Text excerpt –
• • • •

I’m not trying to imply they’re doing something nefarious in there; I simply don’t know what could possibly take that long. It’s my theory that Japanese people don’t age linearly, but rather save it up and do all of their aging at once in public bathrooms while young, toilet hungry people go wanting. It’s like Benjamin Button only aging forward in such a way that it keeps me from shitting. It’s possible that this is all a form of payback for the fact that they had to go through the war. Further research is necessary, but is difficult to conduct because old people in public toilets are like subatomic particles, except it’s not mere observation that determines their behavior so much as it is the desperation of the observer to occupy a toilet stall. They only way you could possibly test it under laboratory conditions is to have a nearly endless supply of people who need toilets now, but the difficulty of conducting these experiments in Japan is compounded by the lack of Mexican food in Tokyo.


Japanese Bathrooms Hate Towels and Hand Dryers

Once you’ve actually used of the three types of toilets available in public bathrooms (I’m not going to comment on Japanese urinals except to point out this unfortunate trend), it’s time to wash your hands. Good fucking luck getting through that one alive. First off, Japanese bathrooms do not universally have hand soap. Not, like, they occasionally run out, but rather some straight up don’t have it. Those that do often have these weird bulbous dispensers that always contain a pink, viscous liquid that I imagine someone thinks is soap, except that I honest to God have yet to actually get anything out of there. The “dispensers” don’t twist or pump. They’re like a tank of red goo in a J.J. Abrams project: they raise more questions than they answer. It’s possible you’re supposed to squeeze them but that’s just too dumb and I’m not going to do that.

If there even is soap, you still face the problem of how to dry your hands. Most (and I am not making this up to be fucking hyperbolic; most, goddammit!) Japanese public bathrooms do not have paper towels or hand dryers. What you’re supposed to do is carry around a small hand towel or handkerchief around with you wherever you go. The official reason, or so I’m told, is that paper towels and hand dryers waste precious resources, which sounds like a libertarian dystopian way of telling everyone who ever lived to fuck right off and take personal responsibility by pulling a full on Hitchhiker’s Guide to the Galaxy and carry a fucking towel with you wherever you go. I’m pretty sure at this point that some of you are saying to yourself that the only reason I’m bitter about this disgraceful reality is because I’m too lazy, stupid, and incompetent to carry a handkerchief with me like a big boy, and right you fucking are! I am absolutely incapable of remembering to put one in my pocket every morning, and I’m not going to apologize for it. Where I fucking come from, establishments put a hand blow dryer in the bathroom that doesn’t fucking work and no one pretends it will, so that when you walk out of there, drying your hands on your pants and muttering about how you miss paper towels, you feel exploited in such a way that you can at least take comfort in the fact that someone literally did the very least they could possibly do to satisfy your bathroom needs. And that’s the way we like it!

• • • •

Extracted material –
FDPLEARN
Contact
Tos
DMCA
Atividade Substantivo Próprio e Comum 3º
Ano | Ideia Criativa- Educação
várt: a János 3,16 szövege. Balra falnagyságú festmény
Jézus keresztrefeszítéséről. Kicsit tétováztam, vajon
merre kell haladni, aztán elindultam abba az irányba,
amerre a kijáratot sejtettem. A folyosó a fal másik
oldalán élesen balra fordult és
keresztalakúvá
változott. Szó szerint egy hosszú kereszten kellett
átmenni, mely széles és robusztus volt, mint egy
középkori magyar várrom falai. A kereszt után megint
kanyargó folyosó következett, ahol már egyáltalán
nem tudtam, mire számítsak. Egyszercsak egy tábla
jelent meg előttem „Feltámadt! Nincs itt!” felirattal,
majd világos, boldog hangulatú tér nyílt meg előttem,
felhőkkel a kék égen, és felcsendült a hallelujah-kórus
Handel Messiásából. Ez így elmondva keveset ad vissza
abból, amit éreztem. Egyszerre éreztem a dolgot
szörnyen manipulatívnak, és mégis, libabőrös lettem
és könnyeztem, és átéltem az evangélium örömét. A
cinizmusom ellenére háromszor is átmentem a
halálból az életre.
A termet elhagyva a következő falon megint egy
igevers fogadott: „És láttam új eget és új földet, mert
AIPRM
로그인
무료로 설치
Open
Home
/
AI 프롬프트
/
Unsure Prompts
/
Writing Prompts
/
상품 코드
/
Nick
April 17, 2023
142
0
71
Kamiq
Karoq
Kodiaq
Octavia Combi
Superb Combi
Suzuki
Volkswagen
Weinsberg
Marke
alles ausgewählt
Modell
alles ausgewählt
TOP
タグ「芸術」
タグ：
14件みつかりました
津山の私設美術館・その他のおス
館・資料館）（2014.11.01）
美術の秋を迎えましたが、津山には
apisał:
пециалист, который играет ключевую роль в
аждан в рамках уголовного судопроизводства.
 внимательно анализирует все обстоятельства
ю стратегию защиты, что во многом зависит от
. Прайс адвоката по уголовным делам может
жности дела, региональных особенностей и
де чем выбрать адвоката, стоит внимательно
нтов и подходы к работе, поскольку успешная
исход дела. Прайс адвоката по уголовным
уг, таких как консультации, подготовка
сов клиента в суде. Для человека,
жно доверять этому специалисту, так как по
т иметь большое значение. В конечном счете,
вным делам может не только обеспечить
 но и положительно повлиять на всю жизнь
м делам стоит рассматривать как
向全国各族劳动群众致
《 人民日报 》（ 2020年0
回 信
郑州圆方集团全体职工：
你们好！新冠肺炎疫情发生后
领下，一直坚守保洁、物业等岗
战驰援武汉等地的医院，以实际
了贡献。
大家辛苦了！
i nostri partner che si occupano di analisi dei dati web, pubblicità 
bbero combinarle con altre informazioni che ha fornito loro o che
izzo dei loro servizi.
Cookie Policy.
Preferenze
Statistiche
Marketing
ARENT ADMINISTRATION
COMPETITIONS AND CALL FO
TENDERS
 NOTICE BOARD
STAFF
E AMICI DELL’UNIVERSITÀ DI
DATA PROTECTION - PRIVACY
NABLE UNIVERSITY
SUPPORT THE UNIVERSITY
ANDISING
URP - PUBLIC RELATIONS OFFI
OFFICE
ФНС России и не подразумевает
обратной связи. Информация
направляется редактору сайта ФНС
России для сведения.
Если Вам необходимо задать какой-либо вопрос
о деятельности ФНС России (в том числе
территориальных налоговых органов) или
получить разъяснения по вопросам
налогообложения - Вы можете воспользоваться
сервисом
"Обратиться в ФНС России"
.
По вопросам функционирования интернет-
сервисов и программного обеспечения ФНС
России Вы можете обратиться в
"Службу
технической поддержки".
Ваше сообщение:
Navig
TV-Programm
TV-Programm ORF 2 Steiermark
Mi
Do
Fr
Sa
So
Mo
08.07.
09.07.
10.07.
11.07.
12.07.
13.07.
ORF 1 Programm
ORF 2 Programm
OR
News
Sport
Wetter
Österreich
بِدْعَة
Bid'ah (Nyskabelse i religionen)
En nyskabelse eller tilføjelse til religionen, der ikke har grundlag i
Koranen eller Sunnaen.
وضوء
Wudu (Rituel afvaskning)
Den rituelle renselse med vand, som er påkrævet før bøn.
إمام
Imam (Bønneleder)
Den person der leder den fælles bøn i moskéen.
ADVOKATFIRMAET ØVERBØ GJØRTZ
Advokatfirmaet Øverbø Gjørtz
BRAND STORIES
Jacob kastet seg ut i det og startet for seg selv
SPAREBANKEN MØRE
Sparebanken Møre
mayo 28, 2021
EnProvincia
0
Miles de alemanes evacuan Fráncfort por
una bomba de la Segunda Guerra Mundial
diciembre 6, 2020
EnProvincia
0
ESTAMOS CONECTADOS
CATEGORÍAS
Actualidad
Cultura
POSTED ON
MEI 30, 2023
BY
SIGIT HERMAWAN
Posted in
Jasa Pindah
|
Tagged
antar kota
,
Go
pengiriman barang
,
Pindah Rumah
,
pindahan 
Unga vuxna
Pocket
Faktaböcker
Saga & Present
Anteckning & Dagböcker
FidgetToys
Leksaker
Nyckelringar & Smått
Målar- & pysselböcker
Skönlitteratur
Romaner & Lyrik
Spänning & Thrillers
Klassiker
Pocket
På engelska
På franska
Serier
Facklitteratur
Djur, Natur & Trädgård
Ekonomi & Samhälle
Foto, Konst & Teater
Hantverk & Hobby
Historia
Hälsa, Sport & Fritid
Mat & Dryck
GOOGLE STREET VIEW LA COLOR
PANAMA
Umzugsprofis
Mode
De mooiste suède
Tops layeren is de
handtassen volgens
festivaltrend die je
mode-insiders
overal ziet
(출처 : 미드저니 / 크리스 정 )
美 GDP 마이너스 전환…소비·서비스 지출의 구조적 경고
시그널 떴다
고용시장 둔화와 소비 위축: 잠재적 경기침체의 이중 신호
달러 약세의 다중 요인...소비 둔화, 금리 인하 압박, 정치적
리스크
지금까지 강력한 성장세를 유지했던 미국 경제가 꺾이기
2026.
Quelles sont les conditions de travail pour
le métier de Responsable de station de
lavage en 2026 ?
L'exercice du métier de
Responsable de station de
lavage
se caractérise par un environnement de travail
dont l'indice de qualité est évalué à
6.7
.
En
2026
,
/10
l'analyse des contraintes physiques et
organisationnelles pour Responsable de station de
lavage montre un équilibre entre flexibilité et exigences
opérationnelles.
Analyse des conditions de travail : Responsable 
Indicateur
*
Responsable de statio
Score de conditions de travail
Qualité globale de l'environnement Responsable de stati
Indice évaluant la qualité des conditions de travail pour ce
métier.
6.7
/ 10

• • • •

Tasks to perform –
1. According to the piece on Japanese bathrooms, what are people supposed to carry with them to dry their hands?
2. Translate this sentence from the piece on Japanese bathrooms into Spanish: "If there even is soap, you still face the problem of how to dry your hands."
3. Pick up the piece on Japanese public bathrooms after its final sentence and keep writing it.
The items play no part in what comes next.

Responses to the exercise –
1. A small hand towel or handkerchief.

2. Si es que hay jabón, todavía tienes el problema de cómo secarte las manos.

3.
Of course, I’m not being fair to the Japanese because many places put out a single hand towel for those who are too useless to have their own. I like to believe that this is how they punish sanitation-conscious serial killers in prisons that are overly progressive in their methods of torture. The sheer audacity of the idea that bathroom patrons should all share the same towel is enough to stagger not just the mind or even a team of oxen, but large portions of the Western hemisphere.  I once picked up the common rag out of a morbid (and, if my greater fears turn out to be true, possibly moribund) sense of curiosity, and the other guy in the bathroom looked at me as if I just ate something out of trash and declared it superior to sushi in Tsukiji. So, if the Japanese are also terrified at the practice, why, exactly, is the towel still there? Are these all just towels that various people have abandoned and everyone is too afraid to touch them to get rid of them? The worst part is that I’m pretty sure this is none of my goddamn business.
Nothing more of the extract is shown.